TroubleWithThePitch2

January 11th, 2018 at 9:44 AM ^

On the game winning touchdown, a true freshman 5* was at LT, a true freshman 5* QB threw the TD pass, and a true freshman 5* caught the game winner. Stars DO matter. Baker Mayfield is the exception.

Orlando2

January 11th, 2018 at 9:56 AM ^

Lamar Jackson
Bradley Chubb
James Washington
Devin Bush
Hercules Mata’afa
Michael Gallup
Joe Giles-Harris
Rashaad Penny
Harold Landry
Vita Vea
Mazzi Wilkins
Courtland Sutton
Jonathan Taylor
Dante Pettis
Khaleke Hudson

If you get angry that we aren’t recruiting multiple five-star recruits per year, I would think you are just a casual fan.

Orlando2

January 11th, 2018 at 10:10 AM ^

Yes, but there is pretty damn good evidence they cheat their asses off. Along with most other programs that bring in that many 5* players.

We. Will. Never. Recruit. At. Alabama’s. Level.
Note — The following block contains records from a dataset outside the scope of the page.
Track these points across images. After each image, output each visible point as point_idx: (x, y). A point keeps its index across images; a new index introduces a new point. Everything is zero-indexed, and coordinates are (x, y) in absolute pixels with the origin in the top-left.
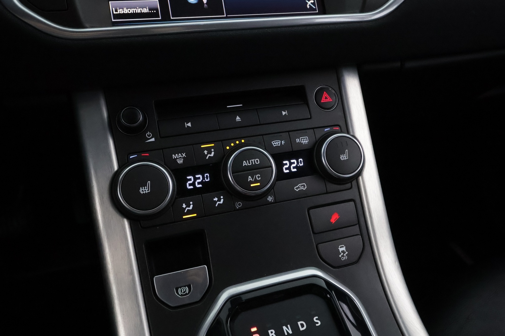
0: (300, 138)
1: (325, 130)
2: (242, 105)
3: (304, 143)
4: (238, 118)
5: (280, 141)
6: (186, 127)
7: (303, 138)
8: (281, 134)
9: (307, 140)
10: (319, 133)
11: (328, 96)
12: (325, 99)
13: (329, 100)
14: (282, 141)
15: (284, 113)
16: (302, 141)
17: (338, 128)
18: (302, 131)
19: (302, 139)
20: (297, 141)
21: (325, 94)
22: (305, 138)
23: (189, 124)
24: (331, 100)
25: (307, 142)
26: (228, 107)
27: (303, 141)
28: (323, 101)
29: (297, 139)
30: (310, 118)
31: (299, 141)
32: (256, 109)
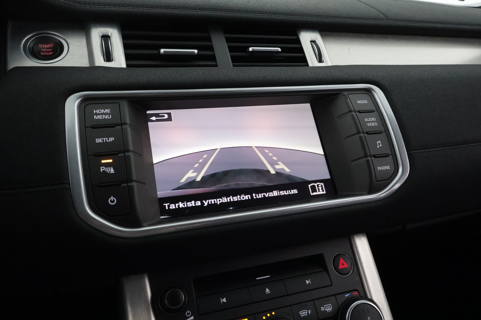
0: (325, 306)
1: (346, 296)
2: (269, 276)
3: (328, 310)
4: (267, 290)
5: (307, 311)
6: (222, 303)
7: (327, 306)
8: (306, 303)
9: (331, 308)
10: (341, 299)
11: (344, 263)
12: (342, 265)
13: (346, 266)
14: (309, 311)
15: (307, 282)
16: (326, 309)
17: (357, 293)
18: (325, 299)
19: (327, 307)
20: (322, 309)
21: (342, 261)
22: (329, 306)
23: (224, 300)
24: (348, 266)
25: (330, 309)
26: (257, 279)
27: (328, 309)
28: (340, 267)
29: (321, 308)
30: (331, 285)
31: (323, 309)
32: (283, 279)
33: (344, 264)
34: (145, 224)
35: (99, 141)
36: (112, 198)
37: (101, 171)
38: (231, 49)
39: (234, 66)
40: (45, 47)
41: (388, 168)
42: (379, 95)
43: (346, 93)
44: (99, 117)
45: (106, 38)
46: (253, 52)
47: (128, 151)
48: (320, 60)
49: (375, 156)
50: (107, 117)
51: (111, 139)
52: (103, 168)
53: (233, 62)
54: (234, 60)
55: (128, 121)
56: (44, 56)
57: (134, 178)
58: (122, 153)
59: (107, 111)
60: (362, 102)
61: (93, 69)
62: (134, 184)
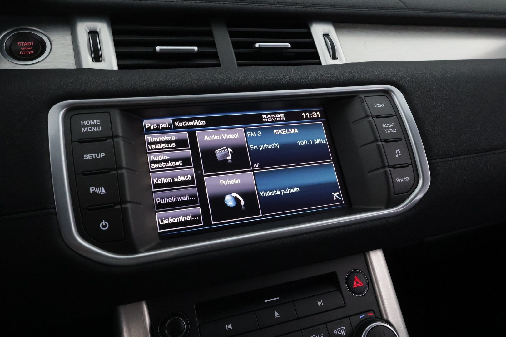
0: (338, 329)
1: (360, 317)
2: (278, 298)
3: (342, 334)
4: (276, 314)
5: (319, 335)
6: (227, 329)
7: (340, 329)
8: (318, 327)
9: (344, 331)
10: (355, 321)
11: (359, 281)
12: (356, 284)
13: (361, 284)
14: (321, 335)
15: (319, 303)
16: (339, 333)
17: (372, 314)
18: (338, 321)
19: (340, 331)
20: (335, 333)
21: (356, 279)
22: (342, 329)
23: (230, 326)
24: (362, 285)
25: (344, 332)
26: (265, 301)
27: (341, 332)
28: (355, 286)
29: (334, 331)
30: (345, 306)
31: (336, 333)
32: (293, 301)
33: (358, 283)
34: (141, 250)
35: (87, 157)
36: (104, 222)
37: (91, 192)
38: (235, 45)
39: (239, 65)
40: (24, 46)
41: (407, 179)
42: (399, 98)
43: (362, 96)
44: (87, 129)
45: (93, 34)
46: (260, 48)
47: (121, 168)
48: (334, 57)
49: (393, 167)
50: (96, 129)
51: (102, 155)
52: (93, 189)
53: (237, 60)
54: (239, 57)
55: (120, 134)
56: (24, 55)
57: (128, 198)
58: (115, 171)
59: (97, 122)
60: (380, 105)
61: (80, 71)
62: (129, 205)
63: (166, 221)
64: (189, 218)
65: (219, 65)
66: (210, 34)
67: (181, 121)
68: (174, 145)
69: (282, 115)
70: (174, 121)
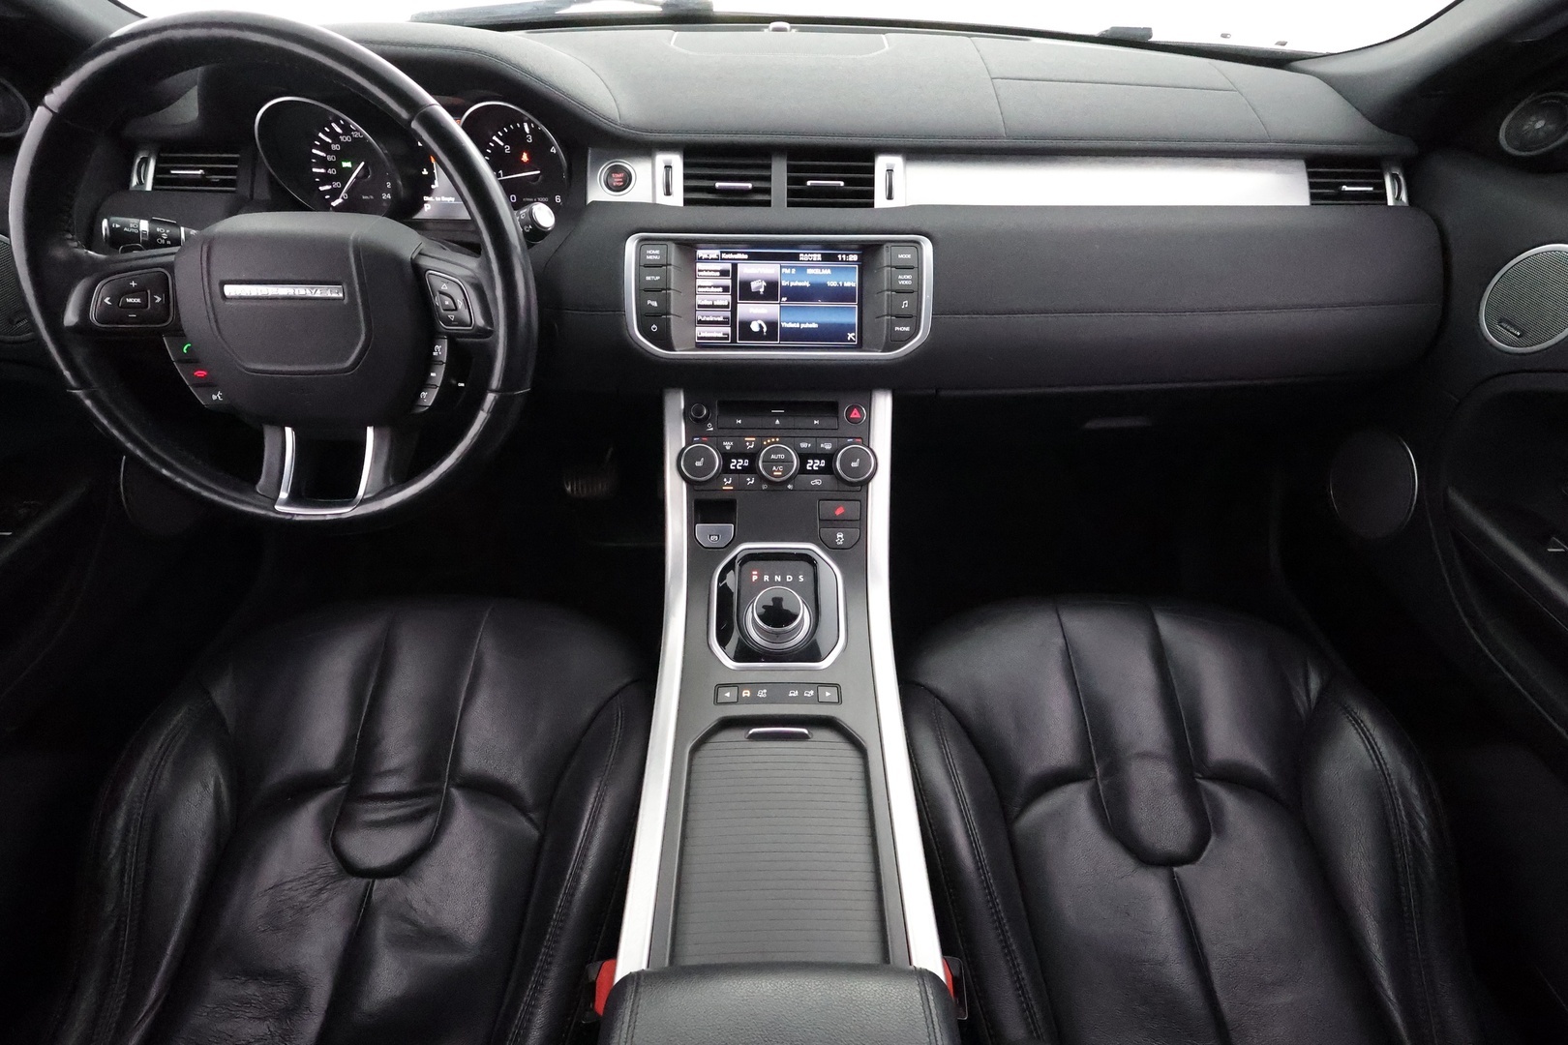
0: (824, 444)
1: (847, 440)
2: (783, 412)
3: (826, 448)
4: (777, 422)
5: (807, 444)
6: (737, 423)
8: (808, 439)
9: (829, 446)
11: (857, 414)
13: (858, 416)
14: (809, 445)
15: (815, 422)
17: (860, 441)
18: (826, 439)
19: (826, 445)
21: (855, 411)
23: (740, 422)
24: (860, 417)
26: (772, 411)
28: (852, 416)
29: (821, 445)
30: (837, 429)
32: (794, 416)
33: (855, 414)
34: (677, 349)
35: (648, 278)
36: (654, 326)
37: (649, 304)
38: (791, 181)
39: (790, 204)
40: (617, 179)
41: (907, 329)
42: (927, 248)
43: (889, 245)
44: (650, 257)
45: (668, 167)
46: (812, 187)
47: (670, 289)
48: (890, 197)
49: (897, 316)
50: (656, 257)
51: (658, 278)
52: (650, 302)
53: (788, 197)
54: (791, 193)
55: (672, 263)
56: (617, 186)
57: (672, 311)
58: (665, 290)
59: (657, 252)
60: (905, 256)
61: (655, 206)
62: (671, 317)
63: (703, 335)
64: (721, 335)
65: (768, 204)
66: (769, 167)
67: (727, 253)
68: (718, 274)
69: (820, 255)
70: (722, 252)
We are recruiting at a VERY high level, however. Keep in mind we still have a top-15 class. Harbaugh will have had three years of recruiting under his belt when next season starts. This is his team now, not Hoke’s.

LeCheezus

January 11th, 2018 at 10:21 AM ^

THANK YOU.  Academics, lack of high end bag man ops, whatever - We aren't going to recruit at Bama/OSU level, probably ever.  Beat them according to class rankings once every 5 years?  Maybe.  Even if we were to win a National Championship next year, it's not going to line up 5 star dudes begging to play here.  Accept that we will recruit well, and we will have down years when we're low on experienced guys and end up young at a few too many positions.  Such is life for basically every good to great program in CFB outside of a couple.

Wolverinefan84

January 11th, 2018 at 10:21 AM ^

Yes they cheat. That doesn't change the fact they get the players that they do. I'm not expecting Michigan to beat Bama on the recruiting trail, we shouldn't considering the success they've had on the field. Just saying a 5 star is more likely to hit than a 3 star.

FatGuyTouchdown

January 11th, 2018 at 11:59 AM ^

What evidence is there that they cheat and we don't? The reason 5*s want to go to OSU/Bama is because they have a much longer and better track record of playing in big games and winning championships. Notre Dame outrecruited us this year and won a bunch of recruiting battles where it was basically head to head with Michigan. The academic requirements are also pretty overblown, because a lot of the guys Alabama signed, Michigan worked their ass off to sign. We won't recruit at Alabama's level because we're not nearly as good, and because our coaching staff isn't as good.

LeCheezus

January 11th, 2018 at 12:16 PM ^

Dude, come on.  If there was ample obvious evidence they would eventually get busted (see Ole Miss).  Bag man networks that are "smart" are hard to catch.  Start here:

https://www.sbnation.com/college-football/2014/4/10/5594348/college-foo…

Unless, of course, you think that article was just completely made up.  If so, I can guarantee you don't live in the south because this stuff is well known and accepted here.

LeCheezus

January 11th, 2018 at 1:01 PM ^

Harvard doesn't care if they win, Alabama doesn't care if they cheat. Michigan (the school, maybe not some of the fans) cares about both.  It is what it is.

The actual gap on the field created by cheating is not that huge, and we definitely can and need to find a way to win regardless.  To borrow a good perspective from Sam Webb, college football is mainly your top 30 guys vs. the other team's top 30 guys.  4th and 5th year 3/4 star guys will frequently match up well against frosh/soph/junior 4/5 star guys with good coaching. 

The whole 85 man roster and massive recruiting depth comes more into play over the course of the year with injuries and guys that just don't work out, or when early NFL draft entry or attrition takes a huge chunk of your talent "off schedule."  Extremely high level recruting (top 5ish every year) offsets a lot of the bumps in the road, and I would surmise that almost all of the teams that are always in that range for recruiting are a bit questionable.